To circumvent this pile, I've implemented the following workaround - when in DMA mode, the first and last bytes of the messages are sent via ISR-based routines. The bulk of the message in the middle is sent via DMA. The reason for this is that if the first byte (address) NACKs then you know the Slave doesn't exist, and it will STOP immediately. The last byte can also generate a NACK, which would tell you if the Slave died or had some kind of error somewhere between the address and the end of the message. There might be corner cases which are not caught, but for most cases it should work well enough. However, to mitigate the overhead of this nonsense I've set the minimum overall message length to 5 bytes when in DMA mode, eg. Address (ISR) - 3 bytes data (DMA) - last byte data (ISR). Messages below that size will automatically transfer in ISR mode, even if DMA mode is configured. That's for Master Tx mode, and for Master Rx mode a similar approach is used.
Slave mode is a different story.
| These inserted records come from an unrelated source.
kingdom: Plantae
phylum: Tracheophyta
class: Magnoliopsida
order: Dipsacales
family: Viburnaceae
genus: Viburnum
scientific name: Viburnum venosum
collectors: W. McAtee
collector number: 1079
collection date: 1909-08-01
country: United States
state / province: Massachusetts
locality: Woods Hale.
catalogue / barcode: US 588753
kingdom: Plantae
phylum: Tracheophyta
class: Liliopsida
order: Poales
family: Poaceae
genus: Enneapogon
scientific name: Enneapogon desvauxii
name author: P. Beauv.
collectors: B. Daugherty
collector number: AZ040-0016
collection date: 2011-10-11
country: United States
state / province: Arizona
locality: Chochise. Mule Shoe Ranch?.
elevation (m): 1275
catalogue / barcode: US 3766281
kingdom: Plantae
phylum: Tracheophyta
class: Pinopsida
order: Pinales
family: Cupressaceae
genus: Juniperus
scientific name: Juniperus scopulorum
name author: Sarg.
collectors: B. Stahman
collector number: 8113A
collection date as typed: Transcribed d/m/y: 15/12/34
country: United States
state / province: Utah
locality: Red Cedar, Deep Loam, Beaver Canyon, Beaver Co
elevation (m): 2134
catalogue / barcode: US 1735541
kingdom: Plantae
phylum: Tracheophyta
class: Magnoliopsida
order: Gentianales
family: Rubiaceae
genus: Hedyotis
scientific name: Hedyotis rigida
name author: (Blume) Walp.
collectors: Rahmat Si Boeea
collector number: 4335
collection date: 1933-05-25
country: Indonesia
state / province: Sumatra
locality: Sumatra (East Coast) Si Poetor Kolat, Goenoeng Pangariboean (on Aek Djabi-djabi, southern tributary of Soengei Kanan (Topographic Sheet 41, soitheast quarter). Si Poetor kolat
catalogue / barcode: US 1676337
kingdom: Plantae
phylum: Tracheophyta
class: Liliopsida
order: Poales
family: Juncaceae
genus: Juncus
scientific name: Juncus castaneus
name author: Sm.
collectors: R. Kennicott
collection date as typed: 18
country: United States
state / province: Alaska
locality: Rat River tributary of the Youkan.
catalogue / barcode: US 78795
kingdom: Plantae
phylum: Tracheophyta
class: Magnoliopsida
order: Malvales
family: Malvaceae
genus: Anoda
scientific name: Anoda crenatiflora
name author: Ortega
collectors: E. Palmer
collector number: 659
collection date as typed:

I am unable to figure out a way to make Slave mode work with DMA. Slave Tx/Rx transmissions are indeterminate in size, and DMA blocks normal ISR code from running, so there is no apparent way to terminate a transfer. Stupidly, even major bus events like a STOP do not trigger an ISR interrupt when DMA is active. In theory a similar fix to the rising-SDA hack used by the normal ISR Slave Rx code could be used to terminate a transfer, but at that point you are running an ISR on every byte, so where is the benefit of DMA versus the normal ISR code? Because of this, Slave mode will only work in ISR mode regardless of requested mode in begin() or setOpMode().
Another caveat - Timeouts may behave erratically when using DMA. This is because the DMA bulk transfer doesn't trigger the ISR, so it never gets a chance to detect the timeout condition and exit early. It may detect the timeout on the last byte when the ISR re-engages, but depending on bulk transfer length it could be any amount of time.
Note that I'm not trying to dissuade anyone from using DMA mode (I use it myself), and when it works it could be of some benefit, and really it is essentially free so why not. However just be aware there are workarounds in play (similar to Slave mode hack). So report any problems you have.